What needs to be done
Rewrite all the entries with "top-left" replaced by "upper-left", leaving everything else unchanged. Leave the pictures out of your answer.

Multi-image point correspondence data

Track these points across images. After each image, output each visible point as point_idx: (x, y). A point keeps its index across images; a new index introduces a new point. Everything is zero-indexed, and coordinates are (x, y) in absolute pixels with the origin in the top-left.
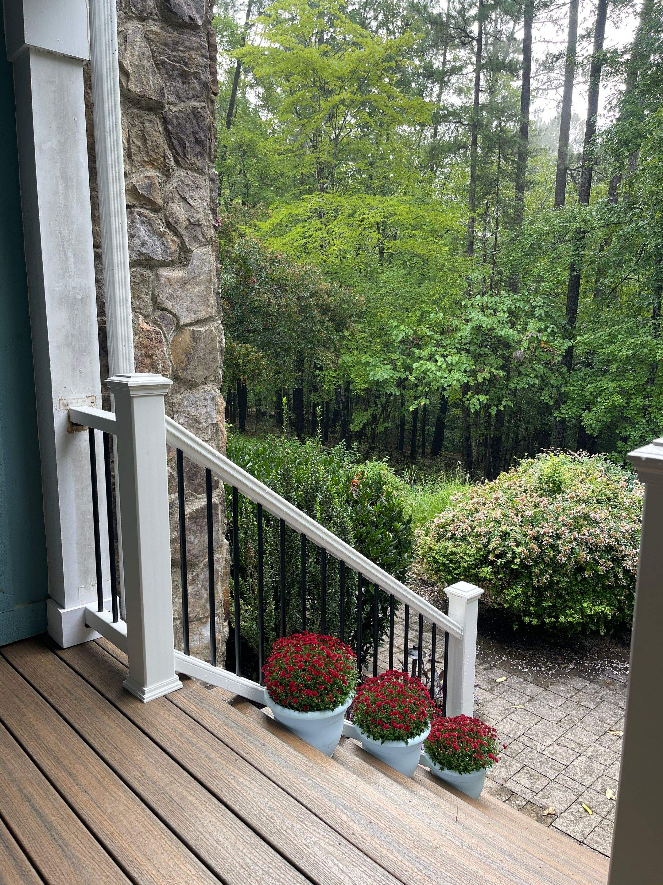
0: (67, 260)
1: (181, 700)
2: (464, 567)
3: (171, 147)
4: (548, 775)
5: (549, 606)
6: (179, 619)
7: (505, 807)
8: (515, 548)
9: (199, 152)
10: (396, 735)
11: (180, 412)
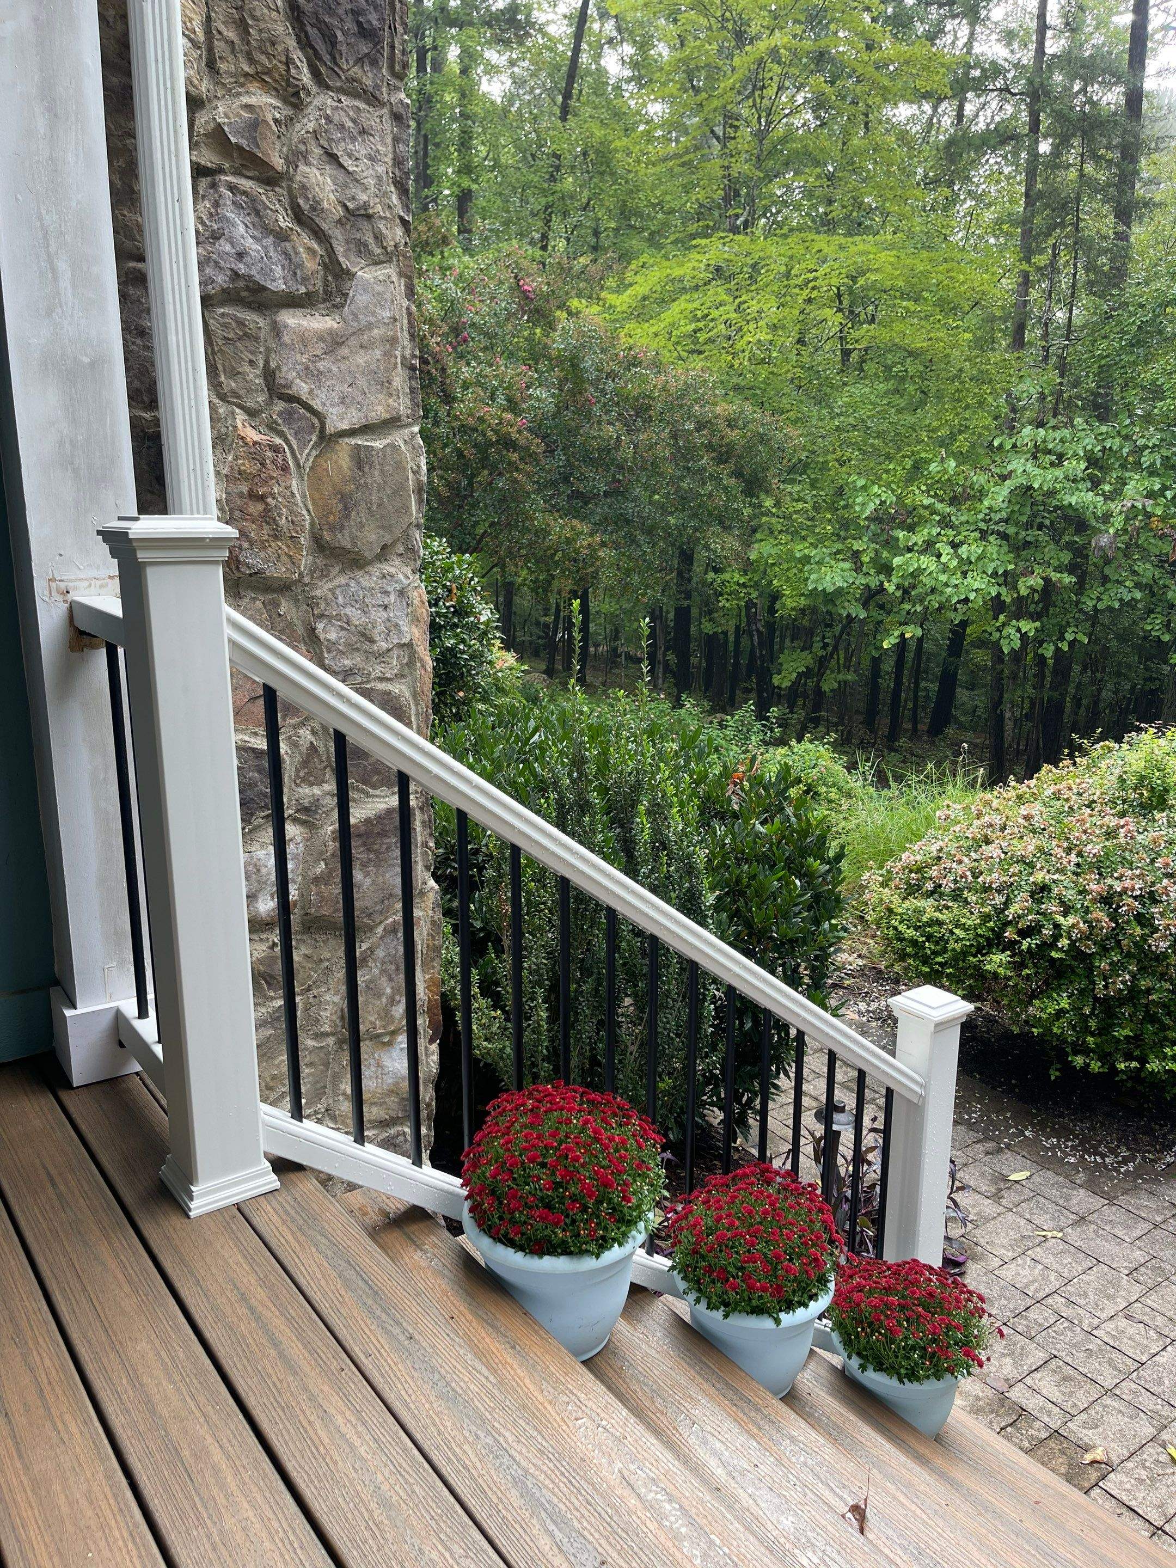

Exercise response
Track these points across images. After each image, output each visible point as point_idx: (x, y). A point keeps its index across images; a new index introduces a new point. Everything is zero-indexed, and coordinates are (x, y) in absolute pixels with the origin in the upper-left.
0: (67, 260)
1: (181, 700)
2: (464, 567)
3: (171, 147)
4: (548, 775)
5: (549, 606)
6: (179, 619)
7: (505, 807)
8: (515, 548)
9: (199, 152)
10: (396, 735)
11: (180, 412)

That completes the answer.